### [What you have to do]
Arrange everything in the material from the line containing "What are all" down to the end as a Markdown table with the columns Row and Material line, numbering each row. Leave out blank lines and the pictures.

*** Data under study ***

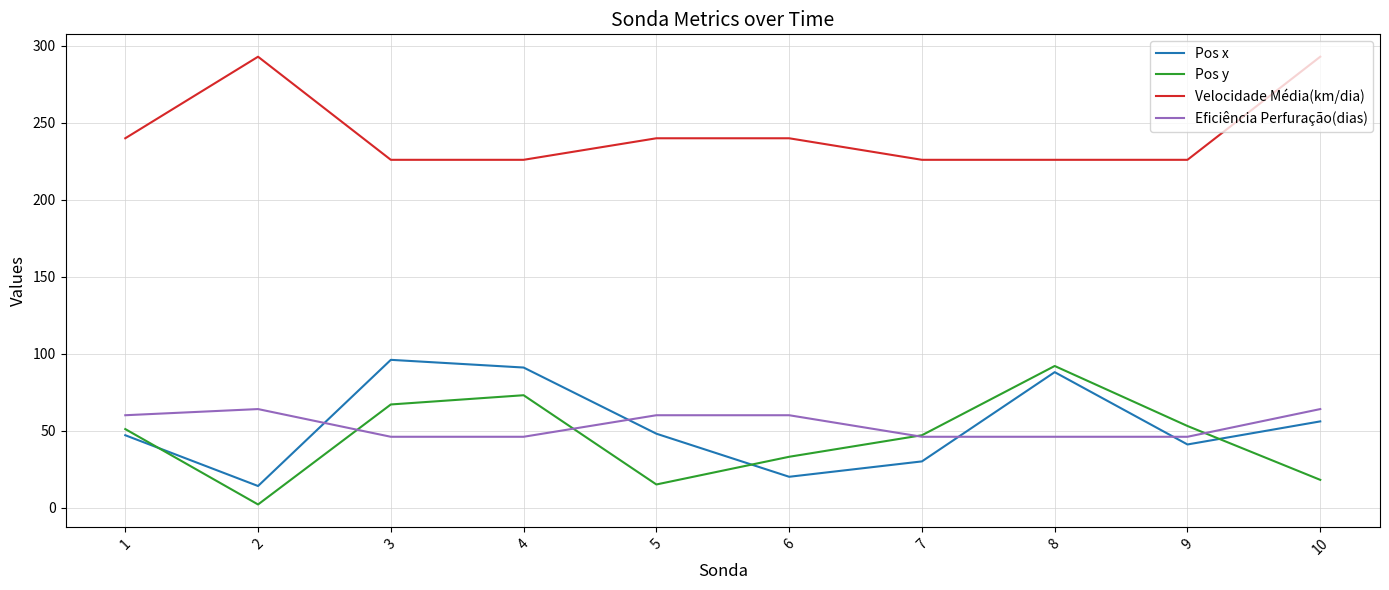

Where is the first local maximum for Pos x?

3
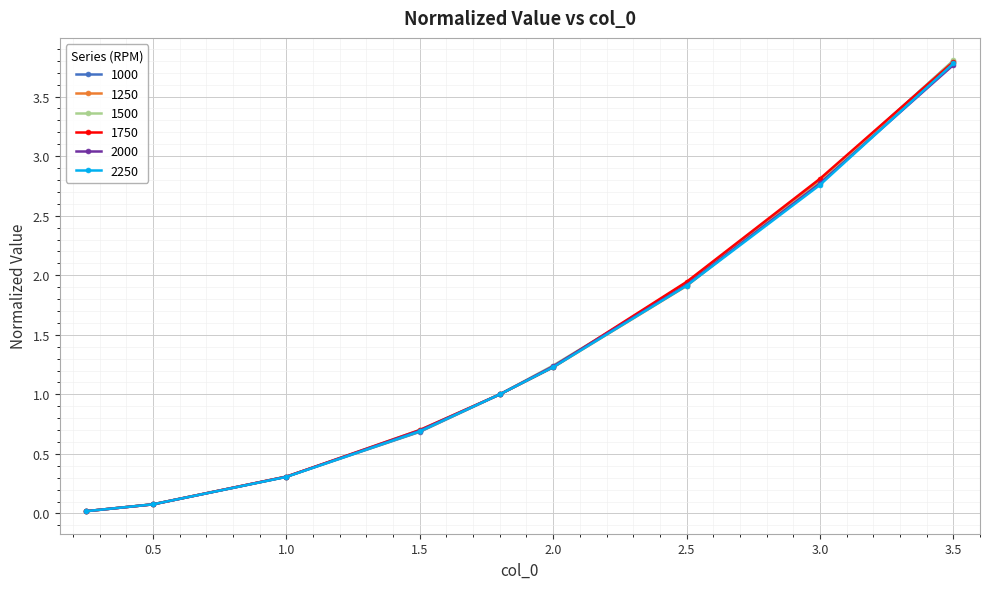

What is the value of the 1250 point at the 9th from the left?

3.8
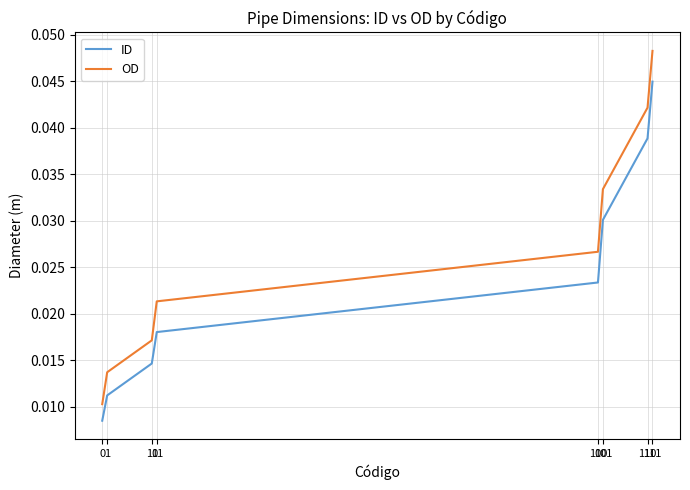

What are all the series names shown in the legend?

ID, OD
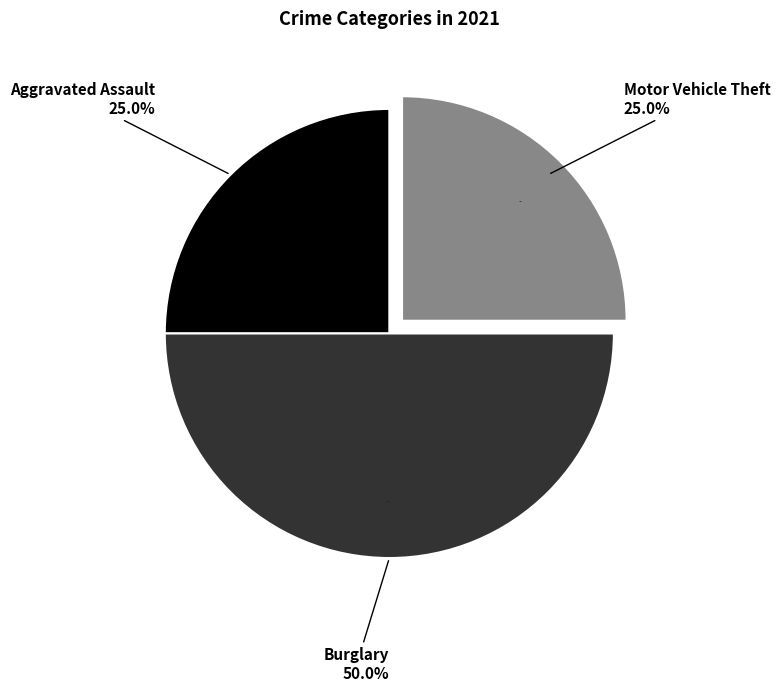

Is there a majority slice in this chart?

No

*** End of Data under study ***

### [Result for this exercise]
| Row | Material line |
|---|---|
| 1 | What are all the series names shown in the legend? |
| 2 | ID, OD |
| 3 | Is there a majority slice in this chart? |
| 4 | No |